What is there left to say about AIDS, at least in relation to sex 
between men? The Food and Drug Administration process of approving 
medications has been largely reformed for the better. More effective, 
though toxic, medications are keeping people alive longer. For better or 
worse, HIV infection is increasingly perceived and treated as a chronic, 
manageable disease, like diabetes. The battlefield over HIV care has 
turned into a protracted war about healthcare (managed care is already 
on the verge of collapse - universal healthcare or chaos is next).

The epidemic, in the mainstream media and in the gay papers and 
magazines, is no longer front page news. We have medicated, processed, 
visualized and hugged the virus into normality. Banality. AIDS was a hit 
movie, a Broadway musical. Don't cry for me, Robert Gallo!

For the most part, we have learned to live with HIV. AIDS, not merely as 
a condition, or an epidemic, but as a complex, multifaceted social 
phenomenon, has become history. Fresh evidence of this transformation 
can be found between the pages of a new book titled Koolaids: The Art of 
War. Ostensibly presented as a work of fiction, Koolaids reads like a 
travelogue of the variety of psychological landscapes created by the 
entirety of HIV. For any gay man who participated in gay/queer 
communities in the late 1980's, reading Koolaids will be like 
experiencing a long, accurate and precise memory of those furious and 
painful times (details of life during the epidemic are interspersed with 
vignettes about war-era Beirut. Trust me - it works.)

Koolaids is more than a good book. It is funny, queer, smart and angry 
(Remember when people were angry?

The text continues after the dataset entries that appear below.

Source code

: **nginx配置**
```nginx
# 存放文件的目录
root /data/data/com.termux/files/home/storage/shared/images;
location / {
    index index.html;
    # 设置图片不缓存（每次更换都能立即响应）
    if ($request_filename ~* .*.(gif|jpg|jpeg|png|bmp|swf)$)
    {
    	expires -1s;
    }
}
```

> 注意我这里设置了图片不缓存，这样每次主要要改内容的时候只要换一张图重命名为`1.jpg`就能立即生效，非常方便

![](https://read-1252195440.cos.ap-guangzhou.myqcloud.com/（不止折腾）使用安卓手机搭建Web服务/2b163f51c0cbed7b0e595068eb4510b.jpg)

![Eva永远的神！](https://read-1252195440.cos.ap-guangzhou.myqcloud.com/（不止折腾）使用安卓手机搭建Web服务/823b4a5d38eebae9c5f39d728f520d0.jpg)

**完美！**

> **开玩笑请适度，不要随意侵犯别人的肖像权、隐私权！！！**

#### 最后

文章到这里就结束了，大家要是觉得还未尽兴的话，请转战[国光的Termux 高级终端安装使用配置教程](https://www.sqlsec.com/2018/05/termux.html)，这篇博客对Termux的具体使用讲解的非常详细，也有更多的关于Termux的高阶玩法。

Ah, what a lark!). It is original. 
Many previous AIDS memoirs have been precious accounts of loss, sweaters 
and Paris. If you pick up the three most famous gay male memoirs about 
AIDS, you will read as much about France and good cheese and fine wine 
as you will about loss and disease. These books say more about the 
authors' sartorial and gastronomic preferences than about the epidemic 
or the times. Koolaids, on the other hand, reminds us of the existence 
and uses of anger and grief, and of what the virus did to individuals, 
families, communities and a nation. By returning the reader to a wholly 
different era, Koolaids makes history.

The other place the epidemic as a social phenomenon has gone besides 
into the past is into itself. The larger movement of positive and 
negative men seeking social justice has turned into a smaller movement 
of "patients" and "clients" seeking consumer rights. The best, and I do 
mean the best, example of this is The Accountability Project. The 
Project reveals how AIDS service organizations and fundraisers spend the 
money you give them. Apparently, some people at the project never forgot 
how to be angry and have channeled their energy into making sure 
donations go to people with HIV, not to overhead and salaries. Oh, the 
salaries. Visit the Web site and see for yourself the going rate in 
AIDS, Inc. If the facts and figures recorded here do not rekindle the 
kind of outrage depicted in Koolaids, nothing will.